Le premier Freestyle Fellowship, To Whom It May Concern appartient sans conteste à la catégorie des albums cultes. Et comme tout bon album culte, ses débuts sont plutôt laborieux. En 1991, à l’heure où Los Angeles s’embrase au son du gangsta rap, Aceyalone, Mikah 9, P.E.A.C.E., Self Jupiter, J. Sumbi et M.D. Himself, des habitués de l'open mic du Good Life Café, semblent s'être trompés d’époque. Déroulés sur fond de jazz mutant, leur posture arty, leurs longues improvisations et leurs flows de folie paraissent bien éloignés des envies du moment.

FREESTYLE FELLOWSHIP - To Whom it May Concern

C’est donc en catimini, sur 500 cassettes et 300 vinyles, que sort un album dont l'édition CD ne verra le jour qu'en toute fin de décennie. Toutefois ceux qui découvriront le disque alors n'y verront que du feu. To Whom it May Concern, en effet, est intemporel. Il a incroyablement bien vieilli. Construit sur des bases jazz, saxo, piano et basses en tête, mais ne sonnant en rien comme le jazz rap qui sévira bientôt, il voit chaque MC se succéder et se défouler avec frénésie, sur un mode plus proche du freestyle que d'un rap millimétré. Pourtant, jamais l’album n'est inutilement bavard. Et chaque titre est en lui-même une œuvre à part, unique et singulière.

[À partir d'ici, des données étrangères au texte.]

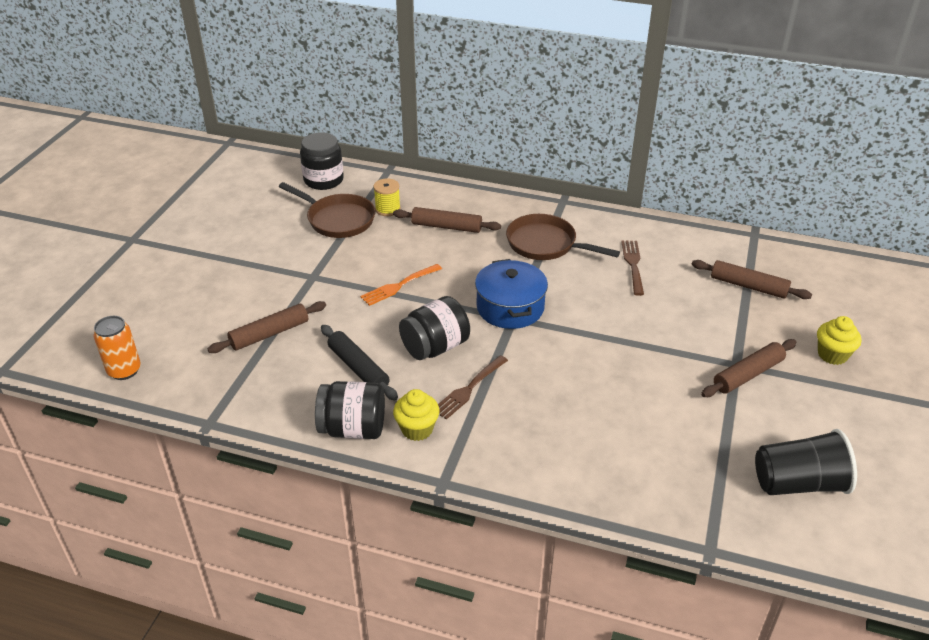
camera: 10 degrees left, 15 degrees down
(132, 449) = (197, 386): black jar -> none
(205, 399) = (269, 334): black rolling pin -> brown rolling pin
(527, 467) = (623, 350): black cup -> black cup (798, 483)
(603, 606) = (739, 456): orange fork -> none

Les faux airs de mélopée africaine de "7th Seal", le langoureux "Sunshine Men", les chœurs et le saxophone de "Physical Form", habités par la voix chaude et grave de P.E.A.C.E., sont tous des titres d’anthologie. Même constat pour le piano jazz et rapide de "120 Seconds" et pour le futuriste et guerrier "We Will not Tolerate", qui dévoilent la face expérimentale de Freestyle Fellowship. Sans omettre le morceau de bravoure du sextet, le long, riche et complexe "5 O’Clock Follies", où Mikah 9 se livre à des observations politiques sur une basse bondissante et un orgue fou. Mais c'est plus tard encore que surgit le moment fort de l’album, quand, sur un poignant "For no Reason", P.E.A.C.E. met en scène un meurtrier s'interrogeant sur son acte.

Le succès fuira durablement la Freestyle Fellowship. Et pourtant, la suite sera passionnante : elle comprendra quelques autres albums dont le grand classique Innercity Griots, la riche carrière solo d’Aceyalone, celles plus discrètes de P.E.A.C.E. et Mikah 9, la création d'une école hip-hop à part avec le Project Blowed, le projet Haiku d’Etat, la canonisation par la scène underground en fin de la décennie. Autant d’épisodes, de chapitres de l’histoire du rap qui ne sont que la suite naturelle, la maturation, le développement du seul To Whom it May Concern.